Training Wheels ~ A Short Story by Allen Kopp
Gee was allowed to ride four blocks on the sidewalk toward the school to the stone fence and back. He didn’t want to go any farther than that, anyway, because the Hedgepeth brothers were just beyond that. They threw rocks at him and called him names and he was afraid of them.
He didn’t have a full-sized bike yet because he was only seven and small for his age. He had a half-sized bike. It was really a girl’s bike but he didn’t mind because it was comfortable and easy to ride. The bike had been equipped with training wheels up until a few days ago, but a bigger kid in the neighborhood took them off for him. He was proud of being able to ride without them.
He had just reached the stone fence and was about to turn around and go back when he noticed a man leaning against the fence looking at him. He was in the shade under an overhang of leaves, so Gee couldn’t see his face very well.
“Hello,” the man said, as Gee was making the turn-around maneuver on the narrow sidewalk.
“Hi,” Gee said, looking quickly at the man and then looking away.
“How are you today?”
“I’m all right,” Gee said.
“I bet you don’t know who I am.”
“Would it surprise you very much if I told you I’m you, fifty years from now?”
Gee laughed a little bit because he didn’t know what else to do. “That’s silly,” he said.
“Why is it silly?”
“How could you be me when I’m right here?”
“I don’t know,” the man said. “Except to say that time is a river.”
“I don’t know what that means,” Gee said.
“I know you don’t. I don’t know what it means, either. It’s just what I’ve been told.”
“Do you live in that house?” Gee asked, pointing to the house with the stone fence around the yard.
“No,” the man said. “I don’t live anywhere around here anymore.”
“So you’re just visiting?”
“Yes, I’m visiting you.”
“Does my mother know you?”
“Yes, she knows me. About as well as anybody could.”
“I’d better get going. If I don’t come back right away, she’ll come looking for me.”
“Tell her hello for me.”
“What’s your name?”
“My name is the same as yours.”
Gee looked at the man’s face but still couldn’t see it very well. “I don’t know what you’re talking about,” he said. “Are you a friend of the family?”
The man laughed. “In a way,” he said. “You’ll understand when you’re older.”
“I think I’ve heard that one before,” Gee said.
“Before you go, I want to tell you something that won’t mean anything to you now but will when you’re older.”
“What is it?” Gee asked.
“You’ll be married three times. You’ll save yourself a lot of grief if you skip the first one.”
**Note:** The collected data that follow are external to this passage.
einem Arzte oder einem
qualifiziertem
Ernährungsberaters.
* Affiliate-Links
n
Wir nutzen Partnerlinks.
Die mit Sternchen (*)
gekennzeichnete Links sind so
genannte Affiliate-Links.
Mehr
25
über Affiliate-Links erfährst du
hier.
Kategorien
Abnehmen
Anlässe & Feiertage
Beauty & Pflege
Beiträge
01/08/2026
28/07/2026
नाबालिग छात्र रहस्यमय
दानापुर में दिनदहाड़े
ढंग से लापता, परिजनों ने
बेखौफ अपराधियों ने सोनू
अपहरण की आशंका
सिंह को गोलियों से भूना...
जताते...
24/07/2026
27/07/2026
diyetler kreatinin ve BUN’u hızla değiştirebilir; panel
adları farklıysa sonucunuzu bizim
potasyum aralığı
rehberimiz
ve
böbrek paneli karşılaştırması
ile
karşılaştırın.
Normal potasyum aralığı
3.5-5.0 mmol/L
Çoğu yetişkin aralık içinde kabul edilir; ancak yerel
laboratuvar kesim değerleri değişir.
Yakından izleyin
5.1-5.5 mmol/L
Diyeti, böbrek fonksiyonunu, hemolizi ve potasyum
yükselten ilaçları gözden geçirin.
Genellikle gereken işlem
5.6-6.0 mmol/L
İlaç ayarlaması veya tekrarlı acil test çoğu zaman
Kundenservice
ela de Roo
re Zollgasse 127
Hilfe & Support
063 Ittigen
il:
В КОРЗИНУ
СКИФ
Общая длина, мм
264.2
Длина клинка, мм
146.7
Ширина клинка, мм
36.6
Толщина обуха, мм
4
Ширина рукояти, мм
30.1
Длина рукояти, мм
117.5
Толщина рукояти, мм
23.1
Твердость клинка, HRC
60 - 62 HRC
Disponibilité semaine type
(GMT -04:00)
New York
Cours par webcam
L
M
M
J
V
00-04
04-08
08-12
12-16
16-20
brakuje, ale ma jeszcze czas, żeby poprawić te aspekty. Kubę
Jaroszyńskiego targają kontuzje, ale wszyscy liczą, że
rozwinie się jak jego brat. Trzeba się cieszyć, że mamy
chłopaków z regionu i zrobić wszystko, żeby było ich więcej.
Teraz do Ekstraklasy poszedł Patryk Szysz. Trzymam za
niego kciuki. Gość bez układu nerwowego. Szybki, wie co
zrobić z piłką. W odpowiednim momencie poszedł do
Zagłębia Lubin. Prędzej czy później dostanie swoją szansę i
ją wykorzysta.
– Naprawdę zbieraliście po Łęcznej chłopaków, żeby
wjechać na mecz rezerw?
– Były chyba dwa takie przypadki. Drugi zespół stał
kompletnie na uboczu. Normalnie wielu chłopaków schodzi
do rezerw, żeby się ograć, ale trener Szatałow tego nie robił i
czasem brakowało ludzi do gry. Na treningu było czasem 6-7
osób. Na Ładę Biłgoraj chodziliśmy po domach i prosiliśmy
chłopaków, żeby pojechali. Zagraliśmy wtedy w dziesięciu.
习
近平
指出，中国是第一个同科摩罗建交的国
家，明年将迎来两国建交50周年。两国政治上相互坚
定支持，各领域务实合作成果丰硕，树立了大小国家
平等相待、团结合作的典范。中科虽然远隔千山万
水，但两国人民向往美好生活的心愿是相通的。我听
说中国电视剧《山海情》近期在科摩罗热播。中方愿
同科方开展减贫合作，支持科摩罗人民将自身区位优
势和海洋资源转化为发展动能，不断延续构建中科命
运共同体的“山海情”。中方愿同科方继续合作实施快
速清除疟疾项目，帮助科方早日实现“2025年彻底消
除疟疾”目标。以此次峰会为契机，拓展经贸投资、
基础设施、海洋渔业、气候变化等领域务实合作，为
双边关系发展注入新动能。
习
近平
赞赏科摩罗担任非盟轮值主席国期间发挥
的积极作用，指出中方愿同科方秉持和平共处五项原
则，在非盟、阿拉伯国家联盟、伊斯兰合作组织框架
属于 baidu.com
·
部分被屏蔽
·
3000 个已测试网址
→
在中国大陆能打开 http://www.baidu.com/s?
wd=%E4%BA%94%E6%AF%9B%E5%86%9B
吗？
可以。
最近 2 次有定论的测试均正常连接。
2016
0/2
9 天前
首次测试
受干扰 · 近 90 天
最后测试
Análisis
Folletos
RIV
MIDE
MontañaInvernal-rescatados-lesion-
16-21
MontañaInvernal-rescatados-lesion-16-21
“I’m not ever getting married.”
“Don’t go into business with a partner named Alonso. He’s a crook. The business fails and you lose all your money.”
“I don’t know anybody named Alonso.”
“After your father dies, your mother will want to marry a man named Bartlett. Whatever you do, don’t let that marriage take place. He wants to marry her for all the wrong reasons.”
“Would you like to come home with me and tell her yourself?”
“No, I can’t do that.”
“I’m here to see you. Not her.”
“Okay. I’m going now.”
“Try to remember the things I told you, even though they don’t mean anything to you now. Write them down when you get home and put them away someplace safe where you’ll be able to see them in twenty or thirty years.”
“Twenty or thirty years?” Gee said. It seemed to him like all the time in the world. His young mind couldn’t grasp that much time.
That evening when they were having dinner, mother said, “Millie called me and told me she saw you talking to an old man on the sidewalk today.”
“Yes,” Gee said. “He was just standing there on the sidewalk when I rode past on my bike.”
“What did he say to you?”
“Nothing much. He just asked me how I was and he told me he used to live here a long time ago.”
“He wasn’t trying to mess with you, was he?” daddy asked.
“Did he say anything dirty to you?” mother asked.
“No! He was just a nice old man.”
“You’ll be sure and tell me if anybody bothers you, won’t you?”
“He didn’t bother me.”
“I’m going to call the sheriff and tell him there’s an old man hanging around the neighborhood bothering kids,” daddy said. “They can at least keep an eye out for anybody that looks suspicious.”
“I don’t think he’ll be back,” Gee said.
He watched his father chewing and he knew he wasn’t paying any attention; he was already in some other place. His mother sipped her iced tea daintily with a cigarette in her fingertips as a fly buzzed around the table and lighted on the plate of sliced tomatoes.